• _Quoted passage_:
Hyper Parameter Tuning
- Aryan
- Apr 11
- 6 min read

PARAMETER VS HYPERPARAMETER TUNING
Parameters
Parameters are the internal variables of a model that are learned from the data during the training process. They define the model's representation of the underlying patterns in the data.
For example:
In a linear regression model, the parameters are the coefficients of the predictors.
In a neural network, the parameters are the weights and biases of the nodes.
In a decision tree, the parameters are the split points and split criteria at each node.
The goal of the training process is to find the optimal values for these parameters, which minimize the discrepancy between the model's predictions and the actual outcomes.
Hyperparameters
In machine learning, hyperparameters are parameters whose values are set before the learning process begins. These parameters are not learned from the data and must be predefined. They help in controlling the learning process and can significantly influence the performance of the model.
In a neural network, hyperparameters might include the learning rate, the number of layers in the network, or the number of nodes in each layer.
In a support vector machine, the regularization parameter C or the kernel type can be considered as hyperparameters.
In a decision tree, the maximum depth of the tree is a hyperparameter.
The best values for hyperparameters often cannot be determined in advance and must be found through trial and error.
Why the word 'hyper'?
The choice of the word is primarily a naming convention to differentiate between the two types of values (internal parameters and guiding parameters) that influence the behaviour of a machine learning model. It's also a nod to the fact that the role they play is a meta one, in the sense that they control the structural aspects of the learning process itself rather than being part of the direct pattern-finding mission of the model.
GridSearchCV
GridSearchCV refers to an algorithm that performs an exhaustive search over a specified grid of hyperparameters, using cross-validation to determine which hyperparameter combination gives the best model performance.
Understanding Grid Search CV with KNN
Suppose we have a dataset with CGPA and IQ as input features and an output column indicating whether a student gets placed. The dataset consists of 1,000 students. Our goal is to train a model that, given the CGPA and IQ of a new student, predicts whether they will be placed.
Now, suppose we decide to apply the K-Nearest Neighbors (KNN) algorithm to train our model. However, KNN has several hyperparameters that need to be set, such as:
n_neighbors: The number of nearest neighbors to consider.
metric: The distance metric used for similarity calculations.
algorithm: The method used to compute nearest neighbors (e.g., brute force, KD-tree, Ball-tree).
As data scientists, we often do not know the optimal values for these hyperparameters.
To determine the best hyperparameter values, we use Grid Search Cross-Validation (GridSearchCV). This technique systematically evaluates different combinations of hyperparameter values to find the best-performing set.

• _Provided information_:
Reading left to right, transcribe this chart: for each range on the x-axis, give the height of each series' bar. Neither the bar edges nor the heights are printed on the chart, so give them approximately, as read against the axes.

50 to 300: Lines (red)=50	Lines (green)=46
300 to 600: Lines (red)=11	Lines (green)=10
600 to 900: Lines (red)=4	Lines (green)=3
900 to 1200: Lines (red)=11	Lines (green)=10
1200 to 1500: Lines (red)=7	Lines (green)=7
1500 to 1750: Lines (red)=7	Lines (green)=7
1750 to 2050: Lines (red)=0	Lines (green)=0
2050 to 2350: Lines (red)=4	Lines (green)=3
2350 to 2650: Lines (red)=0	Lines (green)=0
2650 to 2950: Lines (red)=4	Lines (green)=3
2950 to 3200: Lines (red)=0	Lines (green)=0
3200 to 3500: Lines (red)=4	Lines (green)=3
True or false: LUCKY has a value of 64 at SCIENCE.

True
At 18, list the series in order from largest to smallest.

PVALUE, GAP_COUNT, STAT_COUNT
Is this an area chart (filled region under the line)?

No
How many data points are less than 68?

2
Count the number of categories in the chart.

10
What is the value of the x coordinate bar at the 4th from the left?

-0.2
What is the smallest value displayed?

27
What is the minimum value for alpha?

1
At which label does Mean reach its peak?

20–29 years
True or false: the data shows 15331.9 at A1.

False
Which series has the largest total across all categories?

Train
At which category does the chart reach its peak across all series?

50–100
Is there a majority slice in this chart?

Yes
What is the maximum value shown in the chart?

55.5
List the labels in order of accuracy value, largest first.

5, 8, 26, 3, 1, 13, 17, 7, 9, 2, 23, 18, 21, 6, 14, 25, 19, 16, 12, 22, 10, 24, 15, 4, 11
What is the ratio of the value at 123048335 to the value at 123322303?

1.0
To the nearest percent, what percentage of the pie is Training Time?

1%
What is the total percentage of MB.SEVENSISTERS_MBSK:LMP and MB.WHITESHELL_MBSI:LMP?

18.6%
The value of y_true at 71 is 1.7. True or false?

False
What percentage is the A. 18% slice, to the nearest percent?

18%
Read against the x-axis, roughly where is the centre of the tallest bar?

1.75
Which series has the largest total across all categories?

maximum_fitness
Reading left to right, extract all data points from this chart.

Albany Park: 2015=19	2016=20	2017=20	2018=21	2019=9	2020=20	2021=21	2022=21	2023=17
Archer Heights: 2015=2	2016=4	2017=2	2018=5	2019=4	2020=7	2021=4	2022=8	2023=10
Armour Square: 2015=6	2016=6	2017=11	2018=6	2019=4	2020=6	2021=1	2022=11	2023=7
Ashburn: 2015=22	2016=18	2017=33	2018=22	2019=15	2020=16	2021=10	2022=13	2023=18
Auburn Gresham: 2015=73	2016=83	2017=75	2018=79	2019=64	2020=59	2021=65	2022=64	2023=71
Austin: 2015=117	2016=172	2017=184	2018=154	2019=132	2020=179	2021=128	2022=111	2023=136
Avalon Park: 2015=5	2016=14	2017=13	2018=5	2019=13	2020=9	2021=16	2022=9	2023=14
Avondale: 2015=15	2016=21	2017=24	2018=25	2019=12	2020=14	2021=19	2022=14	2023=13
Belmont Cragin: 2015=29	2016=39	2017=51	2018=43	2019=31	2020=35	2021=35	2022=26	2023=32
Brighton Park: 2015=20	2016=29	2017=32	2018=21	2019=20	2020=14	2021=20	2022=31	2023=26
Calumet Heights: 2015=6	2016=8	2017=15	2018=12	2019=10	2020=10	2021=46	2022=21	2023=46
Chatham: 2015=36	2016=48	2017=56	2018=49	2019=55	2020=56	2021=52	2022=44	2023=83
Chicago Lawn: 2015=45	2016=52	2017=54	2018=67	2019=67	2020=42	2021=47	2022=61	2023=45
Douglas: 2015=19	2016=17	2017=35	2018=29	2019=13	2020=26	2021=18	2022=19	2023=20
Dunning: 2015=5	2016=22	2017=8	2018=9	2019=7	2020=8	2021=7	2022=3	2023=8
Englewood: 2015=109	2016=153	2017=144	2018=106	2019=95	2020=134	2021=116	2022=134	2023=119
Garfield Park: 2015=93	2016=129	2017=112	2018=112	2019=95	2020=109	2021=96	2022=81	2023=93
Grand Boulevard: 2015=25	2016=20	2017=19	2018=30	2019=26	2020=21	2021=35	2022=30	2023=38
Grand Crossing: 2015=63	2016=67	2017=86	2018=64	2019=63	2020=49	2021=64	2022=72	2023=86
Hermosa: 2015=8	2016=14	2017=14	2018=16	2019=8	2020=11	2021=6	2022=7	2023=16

• _Activity list_:
A. Reproduce the part of the hyperparameter tuning article starting with "Understanding Grid Search" and going on through "will be placed.".
B. Answer these questions from the hyperparameter tuning article:
(i) What are the parameters of a neural network?
(ii) In a decision tree, what is named as a hyperparameter?
(iii) How many students are in the placement dataset?
C. Write the next part of the hyperparameter tuning article, picking up after its final sentence.
The listing has nothing to do with what follows.

• _Answers for this exercise_:
A.
Understanding Grid Search CV with KNN
Suppose we have a dataset with CGPA and IQ as input features and an output column indicating whether a student gets placed. The dataset consists of 1,000 students. Our goal is to train a model that, given the CGPA and IQ of a new student, predicts whether they will be placed.

B.
(i) The weights and biases of the nodes.
(ii) The maximum depth of the tree.
(iii) 1,000 students.

C.
Let's assume we are tuning only two hyperparameters: n_neighbors and metric. Suppose:
Possible values for n_neighbors : {3, 5, 10}
Possible values for metric : {L1, L2}
We create a grid of all possible hyperparameter combinations:
Metric n_neighbors | 3 | 5 | 10 |
L1 | L1,3 | L1,5 | L1,10 |
L2 | L2,3 | L2,5 | L2,10 |
These six points represent all possible hyperparameter combinations. If we had more hyperparameters, the grid would expand into 3D, 4D, or higher dimensions .
Training Models Using Grid Search
Each point in the grid represents a possible hyperparameter setting. GridSearchCV sequentially trains models for each point, such as:
Model 1 (m1) : knn(n_neighbors = 3, metric = L1)
Model 4 (m4) : knn(n_neighbors = 3, metric = L2)
Similarly, all six models are trained. After training, we evaluate their performance and select the best-performing model. The hyperparameters of this model are then used for final training .
Cross-Validation in Grid Search CV
Cross-validation (CV) ensures that our model is evaluated on different subsets of the data. Instead of training on the entire dataset at once, we split the dataset into k folds and train multiple models.
For example, if we apply k-fold cross-validation with k=5, then:
Each model is trained on 5 different training-validation splits.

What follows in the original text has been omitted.